### RECORD SET
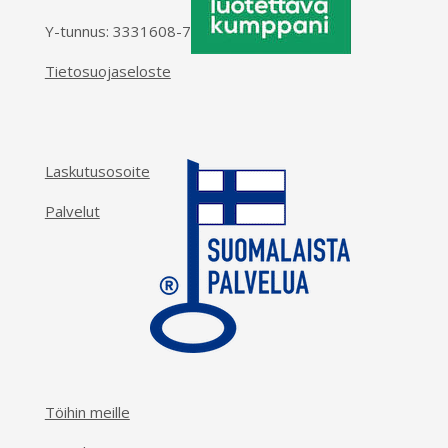
Y-tunnus: 3331608-7
Tietosuojaseloste
Laskutusosoite
Palvelut
Töihin meille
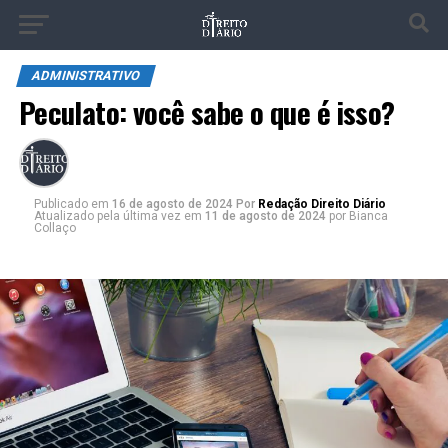
ADMINISTRATIVO
Peculato: você sabe o que é isso?
Publicado
em
16 de agosto de 2024
Por
Redação Direito Diário
Atualizado pela última vez em
11 de agosto de 2024
por Bianca
Collaço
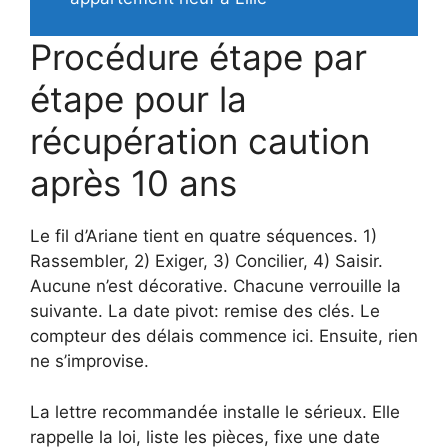
Procédure étape par
étape pour la
récupération caution
après 10 ans
Le fil d’Ariane tient en quatre séquences. 1)
Rassembler, 2) Exiger, 3) Concili­er, 4) Saisir.
Aucune n’est décorative. Chacune verrouille la
suivante. La date pivot: remise des clés. Le
compteur des délais commence ici. Ensuite, rien
ne s’improvise.
La lettre recommandée installe le sérieux. Elle
rappelle la loi, liste les pièces, fixe une date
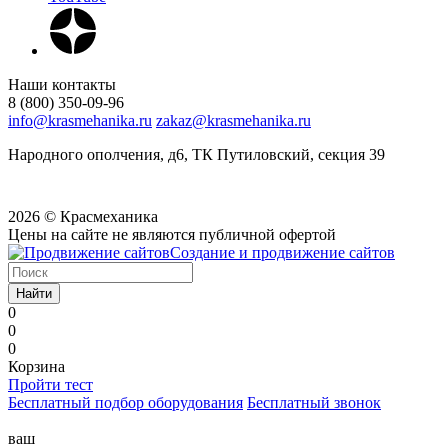
Наши контакты
8 (800) 350-09-96
info@krasmehanika.ru
zakaz@krasmehanika.ru
Народного ополчения, д6, ТК Путиловский, секция 39
2026 © Красмеханика
Цены на сайте не являются публичной офертой
Создание и продвижение сайтов
Найти
0
0
0
Корзина
Пройти тест
Бесплатный подбор оборудования
Бесплатный звонок
ваш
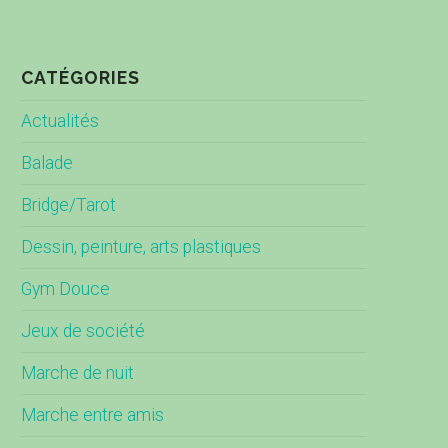
CATÉGORIES
Actualités
Balade
Bridge/Tarot
Dessin, peinture, arts plastiques
Gym Douce
Jeux de société
Marche de nuit
Marche entre amis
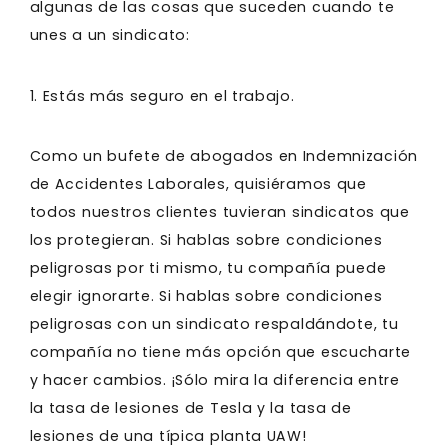
algunas de las cosas que suceden cuando te
unes a un sindicato:
1. Estás más seguro en el trabajo.
Como un bufete de abogados en Indemnización
de Accidentes Laborales, quisiéramos que
todos nuestros clientes tuvieran sindicatos que
los protegieran. Si hablas sobre condiciones
peligrosas por ti mismo, tu compañía puede
elegir ignorarte. Si hablas sobre condiciones
peligrosas con un sindicato respaldándote, tu
compañía no tiene más opción que escucharte
y hacer cambios. ¡Sólo mira la diferencia entre
la tasa de lesiones de Tesla y la tasa de
lesiones de una típica planta UAW!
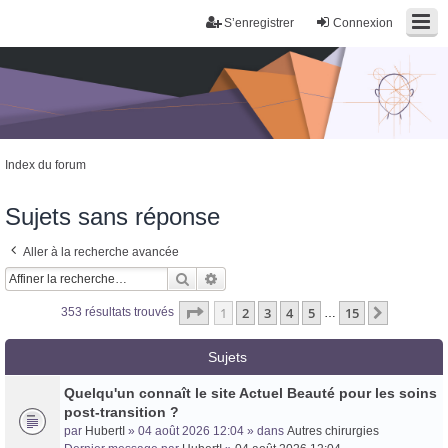
S’enregistrer
Connexion
Index du forum
Sujets sans réponse
Aller à la recherche avancée
Rechercher
Recherche avancée
Page
1
sur
15
1
2
3
4
5
15
Suivante
353 résultats trouvés
…
Sujets
Quelqu'un connaît le site Actuel Beauté pour les soins
post-transition ?
par
HubertI
» 04 août 2026 12:04 » dans
Autres chirurgies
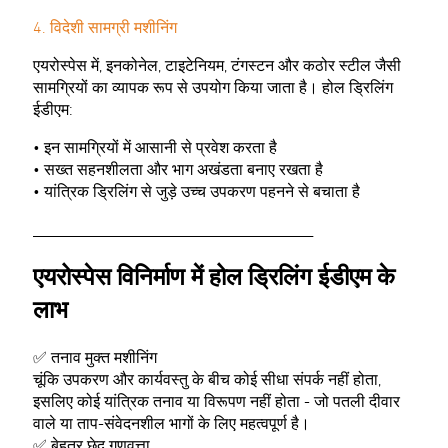
4. विदेशी सामग्री मशीनिंग
एयरोस्पेस में, इनकोनेल, टाइटेनियम, टंगस्टन और कठोर स्टील जैसी
सामग्रियों का व्यापक रूप से उपयोग किया जाता है। होल ड्रिलिंग
ईडीएम:
• इन सामग्रियों में आसानी से प्रवेश करता है
• सख्त सहनशीलता और भाग अखंडता बनाए रखता है
• यांत्रिक ड्रिलिंग से जुड़े उच्च उपकरण पहनने से बचाता है
________________________________________
एयरोस्पेस विनिर्माण में होल ड्रिलिंग ईडीएम के
लाभ
✅ तनाव मुक्त मशीनिंग
चूंकि उपकरण और कार्यवस्तु के बीच कोई सीधा संपर्क नहीं होता,
इसलिए कोई यांत्रिक तनाव या विरूपण नहीं होता - जो पतली दीवार
वाले या ताप-संवेदनशील भागों के लिए महत्वपूर्ण है।
✅ बेहतर छेद गुणवत्ता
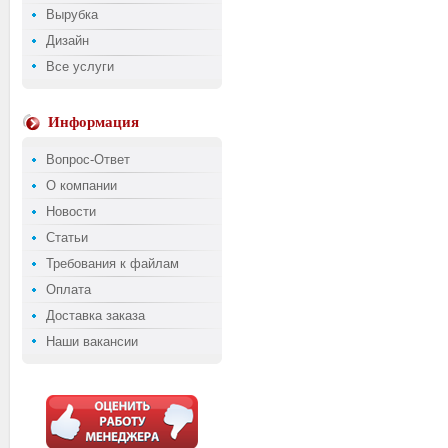
Вырубка
Дизайн
Все услуги
Информация
Вопрос-Ответ
О компании
Новости
Статьи
Требования к файлам
Оплата
Доставка заказа
Наши вакансии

### YOUR OBJECTIVE
Where a line of the records has the string "sobre", copy that line.

### ANSWER TO THE PROBLEM
los protegieran. Si hablas sobre condiciones
elegir ignorarte. Si hablas sobre condiciones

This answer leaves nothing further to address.